I’m on my family’s cell phone plan: AT&T’s Unlimited Plus Multi Line plan. It comes with 10GB of high-speed hotspot use then slows to 128kpbs after that. Because 128kpbs is unbearably slow, I do have to track my hotspot usage more carefully than if I had home internet. However, there are a few things I do to keep my usage low:
- I use the unlimited high-speed data on my cellphone to stream Hulu, Netflix, other entertainment sites and music.
- I only connect devices to my hotspot when it’s required. For instance, when I have people over and we want to watch something on a screen bigger than the size of iPhone X, I’ll connect my smart TV to my hotspot.
- A few times a week I’ll connect my laptop to my hotspot when I need to work from home or send emails that I’d rather not send on my phone.
- We have an Amazon Echo that we connect to our hotspots when we want to listen to music (but other than that, our lovely Alexa is basically a paperweight).
Using my mobile hotspot this way, I have NEVER run out of high-speed hotspot data. So it’s 100% possible for you to do the same if your hotspot needs are low.
Money I Save
My family plan (AT&T Unlimited Plus Multi-Line) costs: $245/month. This cost is split up between seven people (yes I have a big family), so I only pay $35/month for 10GB of hotspot use, and unlimited high-speed data.
If I were to get home internet at $60/month split between my two roommates and I, I’d be paying an extra $20/month on top of my $35/month cell phone plan. That means I’m saving $240/year by just using my hotspot.
- Cheaper than paying for home internet and a cell phone plan
- Simple to use
- Can use it anywhere your devices need access to internet
- Don’t need to install anything in your home (like a modem or wiring)

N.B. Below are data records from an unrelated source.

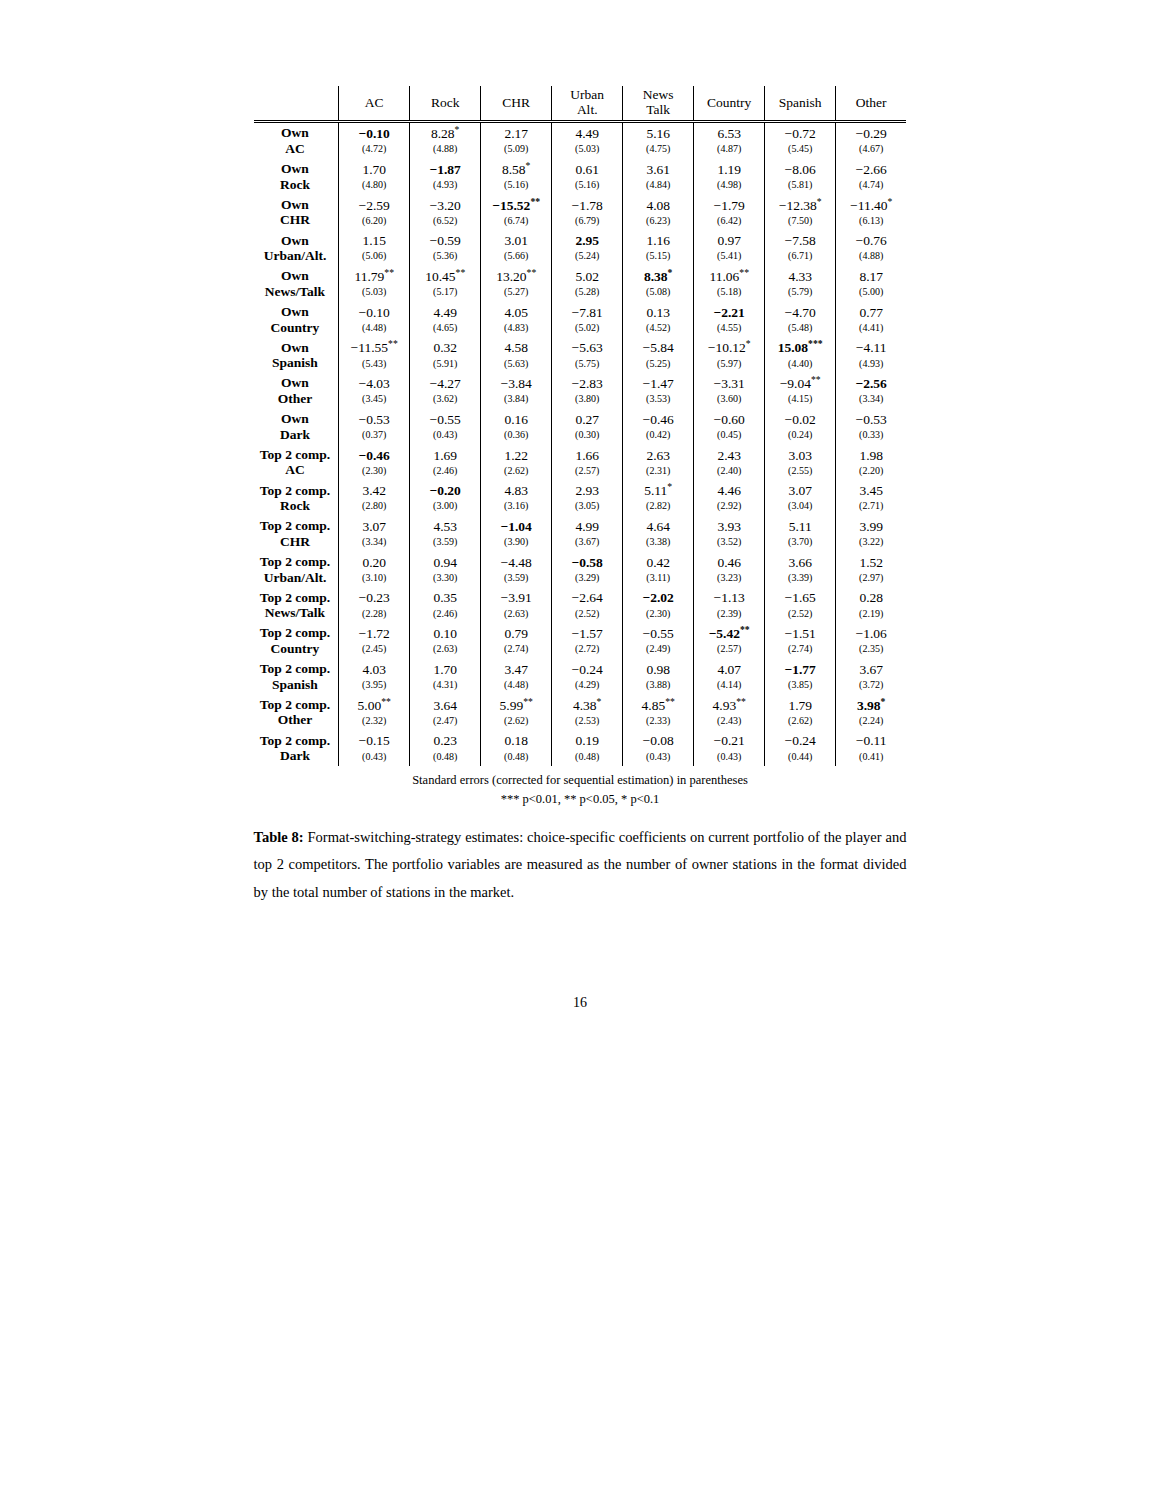| | AC | Rock | CHR | Urban Alt. | News Talk | Country | Spanish | Other |
| --- | --- | --- | --- | --- | --- | --- | --- | --- |
| Own AC | −0.10 (4.72) | 8.28 * (4.88) | 2.17 (5.09) | 4.49 (5.03) | 5.16 (4.75) | 6.53 (4.87) | −0.72 (5.45) | −0.29 (4.67) |
| Own Rock | 1.70 (4.80) | −1.87 (4.93) | 8.58 * (5.16) | 0.61 (5.16) | 3.61 (4.84) | 1.19 (4.98) | −8.06 (5.81) | −2.66 (4.74) |
| Own CHR | −2.59 (6.20) | −3.20 (6.52) | −15.52 ** (6.74) | −1.78 (6.79) | 4.08 (6.23) | −1.79 (6.42) | −12.38 * (7.50) | −11.40 * (6.13) |
| Own Urban/Alt. | 1.15 (5.06) | −0.59 (5.36) | 3.01 (5.66) | 2.95 (5.24) | 1.16 (5.15) | 0.97 (5.41) | −7.58 (6.71) | −0.76 (4.88) |
| Own News/Talk | 11.79 ** (5.03) | 10.45 ** (5.17) | 13.20 ** (5.27) | 5.02 (5.28) | 8.38 * (5.08) | 11.06 ** (5.18) | 4.33 (5.79) | 8.17 (5.00) |
| Own Country | −0.10 (4.48) | 4.49 (4.65) | 4.05 (4.83) | −7.81 (5.02) | 0.13 (4.52) | −2.21 (4.55) | −4.70 (5.48) | 0.77 (4.41) |
| Own Spanish | −11.55 ** (5.43) | 0.32 (5.91) | 4.58 (5.63) | −5.63 (5.75) | −5.84 (5.25) | −10.12 * (5.97) | 15.08 *** (4.40) | −4.11 (4.93) |
| Own Other | −4.03 (3.45) | −4.27 (3.62) | −3.84 (3.84) | −2.83 (3.80) | −1.47 (3.53) | −3.31 (3.60) | −9.04 ** (4.15) | −2.56 (3.34) |
| Own Dark | −0.53 (0.37) | −0.55 (0.43) | 0.16 (0.36) | 0.27 (0.30) | −0.46 (0.42) | −0.60 (0.45) | −0.02 (0.24) | −0.53 (0.33) |
| Top 2 comp. AC | −0.46 (2.30) | 1.69 (2.46) | 1.22 (2.62) | 1.66 (2.57) | 2.63 (2.31) | 2.43 (2.40) | 3.03 (2.55) | 1.98 (2.20) |
| Top 2 comp. Rock | 3.42 (2.80) | −0.20 (3.00) | 4.83 (3.16) | 2.93 (3.05) | 5.11 * (2.82) | 4.46 (2.92) | 3.07 (3.04) | 3.45 (2.71) |
| Top 2 comp. CHR | 3.07 (3.34) | 4.53 (3.59) | −1.04 (3.90) | 4.99 (3.67) | 4.64 (3.38) | 3.93 (3.52) | 5.11 (3.70) | 3.99 (3.22) |
| Top 2 comp. Urban/Alt. | 0.20 (3.10) | 0.94 (3.30) | −4.48 (3.59) | −0.58 (3.29) | 0.42 (3.11) | 0.46 (3.23) | 3.66 (3.39) | 1.52 (2.97) |
| Top 2 comp. News/Talk | −0.23 (2.28) | 0.35 (2.46) | −3.91 (2.63) | −2.64 (2.52) | −2.02 (2.30) | −1.13 (2.39) | −1.65 (2.52) | 0.28 (2.19) |
| Top 2 comp. Country | −1.72 (2.45) | 0.10 (2.63) | 0.79 (2.74) | −1.57 (2.72) | −0.55 (2.49) | −5.42 ** (2.57) | −1.51 (2.74) | −1.06 (2.35) |
| Top 2 comp. Spanish | 4.03 (3.95) | 1.70 (4.31) | 3.47 (4.48) | −0.24 (4.29) | 0.98 (3.88) | 4.07 (4.14) | −1.77 (3.85) | 3.67 (3.72) |
| Top 2 comp. Other | 5.00 ** (2.32) | 3.64 (2.47) | 5.99 ** (2.62) | 4.38 * (2.53) | 4.85 ** (2.33) | 4.93 ** (2.43) | 1.79 (2.62) | 3.98 * (2.24) |
| Top 2 comp. Dark | −0.15 (0.43) | 0.23 (0.48) | 0.18 (0.48) | 0.19 (0.48) | −0.08 (0.43) | −0.21 (0.43) | −0.24 (0.44) | −0.11 (0.41) |
Standard errors (corrected for sequential estimation) in parentheses
*** p<0.01, ** p<0.05, * p<0.1
Table 8: Format-switching-strategy estimates: choice-specific coefficients on current portfolio of the player and top 2 competitors. The portfolio variables are measured as the number of owner stations in the format divided by the total number of stations in the market.
16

- Not great for gamers or people who use a lot of data
- Hotspot data usually isn’t unlimited
- You may need to change carriers or plans to have hotspot access
- It’s difficult to use internet required devices like Google Home or Amazon Echo
- Need a hotspot-capable smartphone
According to USA Today, the average household pays about $60/month for home internet, and between $30 and $60 for cell phone service. So you’re looking to pay between $90-$120/month for all your internet, data, and cell phone needs. That’s a big chunk of money. On the other hand, if you were just to use a hotspot for your home internet, on the expensive end you’d only be paying $85/month for 20GB of hotspot data. That’s a substantial amount of data, and you’d be saving up to $35/month (potentially more than 2x that).
Mobile Hotspot Plans
The graphic below shows cell phone plans that offer unlimited high-speed data with at least 10GB of high-speed hotspot use as well. These plans range from $50-$85/month. Keep in mind, if you get a family plan, the cost per month, per line will go down.
Be sure to read the fine print of your plan. You may have a hotspot BUT it might only run at 3G speeds or slower
Let’s Talk Take
If you have low internet needs and are totally fine streaming content from your cell phone, using a hotspot for your home internet is a great idea. Your monthly bills will shrink and you’ll feel better knowing you’re only paying for what you use.
Ditching home internet for a mobile hotspot isn’t feasible for everyone. If you’re a gamer, you should not get rid of your home internet because you’ll definitely run out of high-speed hotspot usage. If you have family members at home who don’t have a phone yet and can’t use a hotspot, you should probably stick with home internet.